In alcuni territori del nord come del sud – caratterizzati da una forte presenza del fenomeno mafioso – c’è una trasmissione di valori distorta, in cui la “fimmina” è costantemente reietta e discriminata, in cui la vendetta è l’azione obbligatoria per la riappropriazione del rispetto e l’uso della violenza è indispensabile per la conservazione del proprio onore.
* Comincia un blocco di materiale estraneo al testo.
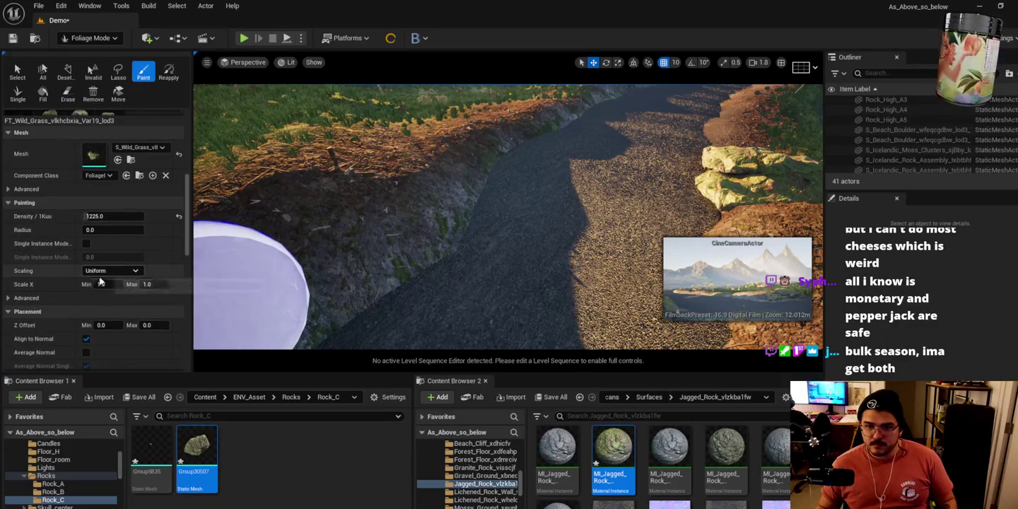
Set the grass minimum scale and test-paint grass at 5.0 scale.
{"action": "left_click", "coordinate": [103, 282]}
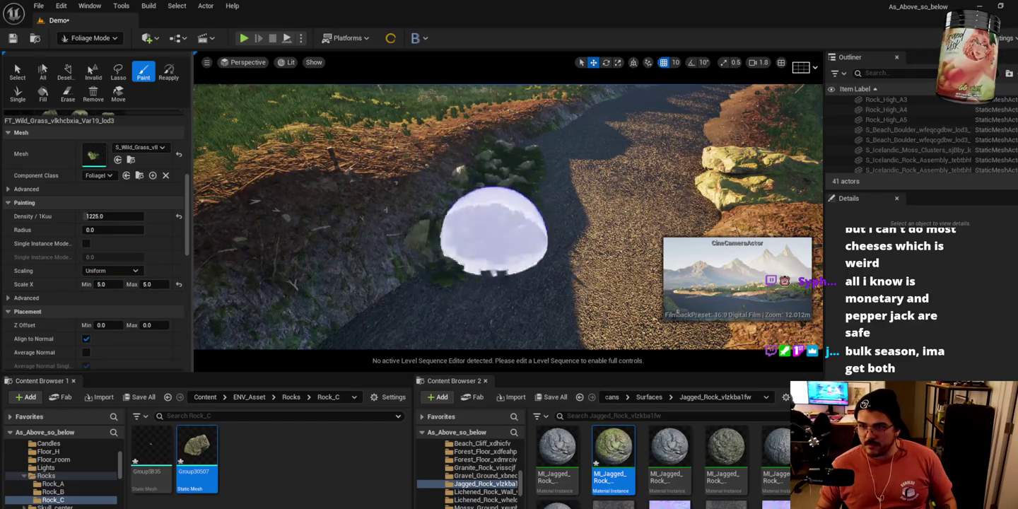
{"action": "left_click_drag", "start_coordinate": [477, 238], "coordinate": [423, 233]}
{"action": "scroll", "coordinate": [515, 180], "scroll_direction": "up", "scroll_amount": 5}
Questo il caso di Corigliano Calabro

Come spesso accade in Italia, in seguito ad un cruento omicidio, i palinsesti televisivi sono modificati e riformulati attorno all’evento delittuoso del momento e centinaia di intrattenitori del pubblico pomeridiano si scoprono sorprendentemente criminologi, investigatori ed agenti inquirenti. Così è accaduto anche nell’ultimo feroce fatto di cronaca verificatosi a Corigliano Calabro in cui una adolescente di appena quindici anni, Fabiana Luzzi, è stata accoltellata, cosparsa di benzina e bruciata dal fidanzatino diciassettenne. Tra i tanti articoli, editoriali e interviste a questo o a quel criminologo, ciò che più mi ha contrariata sono state le parole di una sociologa tedesca, Renate Siebert, in risposta alla lettera aperta scritta da una trentenne calabrese, Francesca Chaouqui, direttrice delle relazioni esterne di una multinazionale, pubblicata sul sito internet del Corriere della Sera: “Una storia come questa – dichiara la sociologa – potrebbe essere accaduta in qualsiasi altro posto d’Italia. Trovo assolutamente razzista e aberrante che si possa parlare, in questa vicenda, di specificità calabrese”.

Razzista e aberrante? Io non sono una sociologa né una criminologa ma ho studiato e imparato a conoscere il sistema valoriale e il codice culturale di aree a tradizionale insediamento mafioso. In queste regioni l’utilizzo e il ricorso alla violenza è sistematico e orientato al conseguimento dell’onore; la vendetta diventa un’azione obbligatoria per non perdere la reputazione sociale. Ed in questi contesti l’uomo, per dare dimostrazione della propria virilità, deve far uso della violenza anche nei confronti delle donne. Scrive Pino Arlacchi che “Essere un uomo significa, in una zona mafiosa, dimostrare di essere orgogliosi e sicuri di sé, pronti a reagire con rapidità ed efficacia alle minacce dell’onore individuale e familiare che nascono numerose dall’arena sociale”; prosegue sempre nel suo libro “La mafia Imprenditrice”: “Una importante conseguenza della guerra di tutti contro tutti che domina le aree caratterizzate dalla presenza del fenomeno mafioso consiste nel fatto che nulla, in fondo, può essere realmente ingiusto. L’onore è connesso alla prepotenza e alla forza fisica piuttosto che alla giustizia”.

Di certo, non si vuole criminalizzare un’intera comunità ma neanche si può negare che in alcuni territori, del nord come del sud – caratterizzati da una forte presenza del fenomeno mafioso – vi sia una trasmissione di valori distorta, in cui la “fimmina” è costantemente reietta e discriminata, in cui la vendetta è l’azione obbligatoria per la riappropriazione del rispetto e l’uso della violenza è indispensabile per la conservazione del proprio onore.

Se si respira quest’aria fin da bambini e si cresce con questi codici culturali non ci si può stupire che, dalla Calabria alla Lombardia, due donne, Fabiana Luzzi e Lea Garofalo, siano state ferocemente uccise e bruciate. La loro colpa? Aver infranto quelle leggi non scritte che vigono all’interno dei sistemi culturali di tipo mafioso.